More boots on the ground to fight crime in Gauteng crime with wardens added

Two crime prevention wardens Ntokozo Ngubane from Benoni and Brendon Petersen from Toekomsrus. Picture: Supplied

Two crime prevention wardens Ntokozo Ngubane from Benoni and Brendon Petersen from Toekomsrus. Picture: Supplied

Published Nov 6, 2023


The Gauteng Department of Community Safety has handed over appointment letters to more than 5 000 successful job applicants as part of the #NasiiSpani mass recruitment drive.

The department revealed that this will be a continuous process by the Gauteng provincial government to reduce youth unemployment.

It is reported that the successful crime prevention wardens will be deployed in townships, informal settlements, and hostels across the country.

Gauteng Premier Panyaza Lesufi, who attended the ceremony on Saturday, encouraged the newly appointed crime prevention wardens to defend against and combat crime and gangsterism in their areas.

Lesufi also took to X, where he wrote about how many criticised the initiative at first, citing it as a political statement.

“When we said ‘Nasi iSpane’ we were told it’s a hoax and it’s a political statement. We are excited today that thousands and thousands of young people are here to receive their appointment letters, regardless of their social or political standing. Less talk, more work.”

The department revealed that Gauteng is resolute in the fight against crime, and that is evident through the additional recruitment of more crime prevention wardens to augment the work of the law enforcement agencies.

In an effort to bolster law enforcement, Lesufi deployed 4 000 crime prevention wardens earlier this year to patrol the province’s crime hot spots.

Despite claims that the wardens had received intensive training, several have come under fire, with many doubting their ability to carry out their responsibilities.

Mahlatse Tseko, one of the wardens whose photo went viral in May as a result of his physical appearance, which many criticised further raising concerns about the training given to the crime wardens.

Tseko was reported to have been combating crime as a volunteer for many years, according to Lesufi.

He defended him by saying: “Discrimination and body shaming are just as dangerous as racism and sexism. You are capable of working even if you are in some way. I’ve gone above and above by asking Mahlatse Tseko, a volunteer crime fighter who has battled criminals for years, to lead this training.”

Lesufi assured Gauteng residents that they would have a restful night’s sleep at the launch, when the crime prevention wardens received orders to begin patrolling the city’s streets on May 1.

“We are politely requesting all criminals pack their things and leave Gauteng,” said Lesufi.
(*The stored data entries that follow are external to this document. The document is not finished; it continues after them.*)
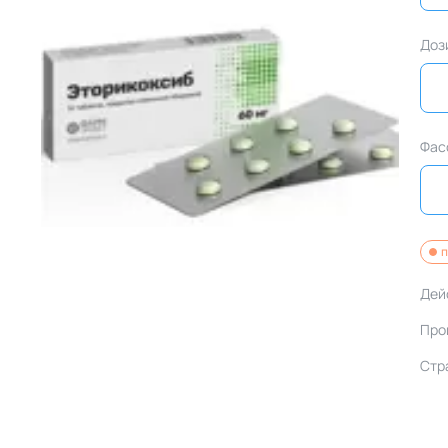
Доз
Фас
п
Дей
Про
Стр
It revealed that the wardens in Gauteng will address criminal activities including, but not limited to, illegal land occupation and lawlessness, damage to state infrastructure, and vandalism, gender-based violence, and femicide. Lesufi has also unleashed hi-tech equipment to ensure safer streets.

The department listed its responsibilities, which include:

* Ensure police visibility at ward level.

* Ensure a timely response to reported crime incidents.

* Interact with community structures and other sources to provide “early warning” – community intelligence gathering.

* Tackle “lawlessness” through heightened enforcement.

* Prevent incidents of illegal land occupation and incidents of damage to state infrastructure.

* Work with the Gauteng Department of Infrastructure Development and the Gauteng Department of Human Settlements to address land invasions.